_Stated goal 1_:
Transcribe the stretch of the neural network passage from "Working of a" through "a modern neuron.".

_Page text_:
______

Now let’s take a look at the basic structure of an ANN. It consists of three layers: the input layer; the output layer, which is always fixed or constant; and the hidden layer. Inputs initially pass through an input layer. This layer always accepts a constant set of dimensions. For instance, if we wanted to train a classifier that differentiates between dogs and cats, the inputs (in this case, images) should be of the same size. The input then passes through the hidden layers and the network updates the weights and recognizes the patterns. In the final step, we classify the data at the output layer.
Weights and Biases
Every neuron inside a neural network is associated with parameters, weight and bias. The weight is an integer that controls the signals between any two neurons. If the output is desirable, meaning that the output is in proximity to the one that we expected it to produce, then the weights are ideal. If the same network is generating an erroneous output that’s far away from the actual one, then the network alters the weights to improve the subsequent results.
Bias, the other parameter, is the algorithm’s tendency to consistently learn the wrong thing by not taking into account all the information in the data. For the model to be accurate, bias needs to be low. If there are inconsistencies in the data set, like missing values, fewer data tuples, or erroneous input data, the bias would be high and the predicted values could be wrong.
Working of a Neural Network
Before we get started with TensorFlow, let’s examine how a neural network produces an output with weights, biases, and input by taking a look at the first neural network, called Perceptron, which dates back to 1958. The Perceptron network is a simple binary classifier. Understanding how this works will allow us to comprehend the workings of a modern neuron.
The Perceptron network is a supervised machine learning technique that uses a binary classifier function by mapping a vector of binary variables to a single binary output. It works as follows:
- Multiply the inputs (x1, x2, x3) of the network to their corresponding weights (w1, w2, w3).
- Add the multiplied weights and inputs together. This is called the weighted sum, denoted by, x1*w1 + x2*w2 +x3*w3.
- Apply the activation function. Determine whether the weighted sum is greater than a threshold (say, 0.5), if yes, assign 1 as the output, otherwise assign 0. This is a simple step function.
Of course, Perceptron is a simple neural network that doesn’t wholly consider all the concepts necessary for an end-to-end neural network. Therefore, let’s go over all the phases that a neural network has to go through to build a sophisticated ANN.
Input
A neural network has to be defined with the number of input dimensions, output features, and hidden units. All these metrics fall in a common basket called hyperparameters. Hyperparameters are numeric values that determine and define the neural network structure.
Weights and biases are set randomly for all neurons in the hidden layers.
Feed Forward
The data is sent into the input and hidden layers, where the weights get updated for every iteration. This creates a function that maps the input with the output data. Mathematically, it is defined as y=f(x), where y is the output, x is the input, and f is the activation function.

______

_Dataset rows_:
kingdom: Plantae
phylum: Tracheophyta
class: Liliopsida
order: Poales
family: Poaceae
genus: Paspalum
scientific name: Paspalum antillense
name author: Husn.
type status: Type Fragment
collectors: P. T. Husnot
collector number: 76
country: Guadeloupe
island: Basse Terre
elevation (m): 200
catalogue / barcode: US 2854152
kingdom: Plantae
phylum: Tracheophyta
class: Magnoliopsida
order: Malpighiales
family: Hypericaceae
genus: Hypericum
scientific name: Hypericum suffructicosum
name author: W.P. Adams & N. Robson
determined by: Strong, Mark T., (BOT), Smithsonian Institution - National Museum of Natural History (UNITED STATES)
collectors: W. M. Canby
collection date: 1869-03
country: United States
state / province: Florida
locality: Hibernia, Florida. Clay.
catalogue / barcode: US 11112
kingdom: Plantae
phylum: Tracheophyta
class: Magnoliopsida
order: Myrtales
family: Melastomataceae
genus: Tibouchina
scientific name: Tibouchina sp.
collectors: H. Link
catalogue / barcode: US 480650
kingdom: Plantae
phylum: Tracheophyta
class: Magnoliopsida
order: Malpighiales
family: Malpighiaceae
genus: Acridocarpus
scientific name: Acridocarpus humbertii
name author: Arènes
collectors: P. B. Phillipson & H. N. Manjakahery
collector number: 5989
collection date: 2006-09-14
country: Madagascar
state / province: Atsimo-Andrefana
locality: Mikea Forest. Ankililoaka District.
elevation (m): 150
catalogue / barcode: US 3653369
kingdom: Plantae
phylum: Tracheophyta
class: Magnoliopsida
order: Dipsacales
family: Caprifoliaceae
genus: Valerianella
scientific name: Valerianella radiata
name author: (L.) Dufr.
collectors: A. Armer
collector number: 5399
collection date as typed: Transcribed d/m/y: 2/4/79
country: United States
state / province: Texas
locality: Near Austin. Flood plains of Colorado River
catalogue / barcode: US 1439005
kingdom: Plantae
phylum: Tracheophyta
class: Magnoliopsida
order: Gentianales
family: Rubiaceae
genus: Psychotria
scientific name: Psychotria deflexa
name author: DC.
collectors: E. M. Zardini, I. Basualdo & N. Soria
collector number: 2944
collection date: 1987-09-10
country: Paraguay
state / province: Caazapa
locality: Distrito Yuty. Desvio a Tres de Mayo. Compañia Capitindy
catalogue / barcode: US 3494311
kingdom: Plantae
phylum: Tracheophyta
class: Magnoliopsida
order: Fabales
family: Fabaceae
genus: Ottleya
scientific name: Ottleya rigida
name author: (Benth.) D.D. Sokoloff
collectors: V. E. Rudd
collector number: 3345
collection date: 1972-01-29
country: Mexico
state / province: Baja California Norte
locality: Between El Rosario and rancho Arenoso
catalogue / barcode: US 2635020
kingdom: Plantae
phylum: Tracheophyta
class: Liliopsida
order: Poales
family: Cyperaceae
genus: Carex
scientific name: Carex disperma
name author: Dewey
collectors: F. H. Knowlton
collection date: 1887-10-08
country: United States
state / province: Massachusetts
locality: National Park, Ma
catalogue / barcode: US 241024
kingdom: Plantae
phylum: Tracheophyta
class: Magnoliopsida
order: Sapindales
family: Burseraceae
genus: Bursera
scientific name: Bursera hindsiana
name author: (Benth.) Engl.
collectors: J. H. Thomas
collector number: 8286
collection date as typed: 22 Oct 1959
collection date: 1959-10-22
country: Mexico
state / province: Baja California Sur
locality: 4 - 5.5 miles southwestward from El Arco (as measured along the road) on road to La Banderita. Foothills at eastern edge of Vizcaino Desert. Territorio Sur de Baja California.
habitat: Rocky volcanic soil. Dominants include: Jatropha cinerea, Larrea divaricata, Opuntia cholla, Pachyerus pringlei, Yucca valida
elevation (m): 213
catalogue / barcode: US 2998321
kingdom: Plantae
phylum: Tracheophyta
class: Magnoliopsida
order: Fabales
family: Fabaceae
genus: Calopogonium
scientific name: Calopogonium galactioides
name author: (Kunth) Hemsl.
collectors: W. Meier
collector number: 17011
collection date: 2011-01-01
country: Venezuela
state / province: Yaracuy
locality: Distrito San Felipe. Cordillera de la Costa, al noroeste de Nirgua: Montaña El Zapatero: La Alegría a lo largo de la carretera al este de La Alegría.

______

_Stated goal 2_:
Express the stretch of the entries from the line containing "elevation (m): 200" through the line containing "name author: W.P. Adams & N. Robson" as a Markdown table with the columns Row and Line, leaving out any blank lines.

_Full output 1_:
Working of a Neural Network
Before we get started with TensorFlow, let’s examine how a neural network produces an output with weights, biases, and input by taking a look at the first neural network, called Perceptron, which dates back to 1958. The Perceptron network is a simple binary classifier. Understanding how this works will allow us to comprehend the workings of a modern neuron.

_Full output 2_:
| Row | Line |
|---|---|
| 1 | elevation (m): 200 |
| 2 | catalogue / barcode: US 2854152 |
| 3 | kingdom: Plantae |
| 4 | phylum: Tracheophyta |
| 5 | class: Magnoliopsida |
| 6 | order: Malpighiales |
| 7 | family: Hypericaceae |
| 8 | genus: Hypericum |
| 9 | scientific name: Hypericum suffructicosum |
| 10 | name author: W.P. Adams & N. Robson |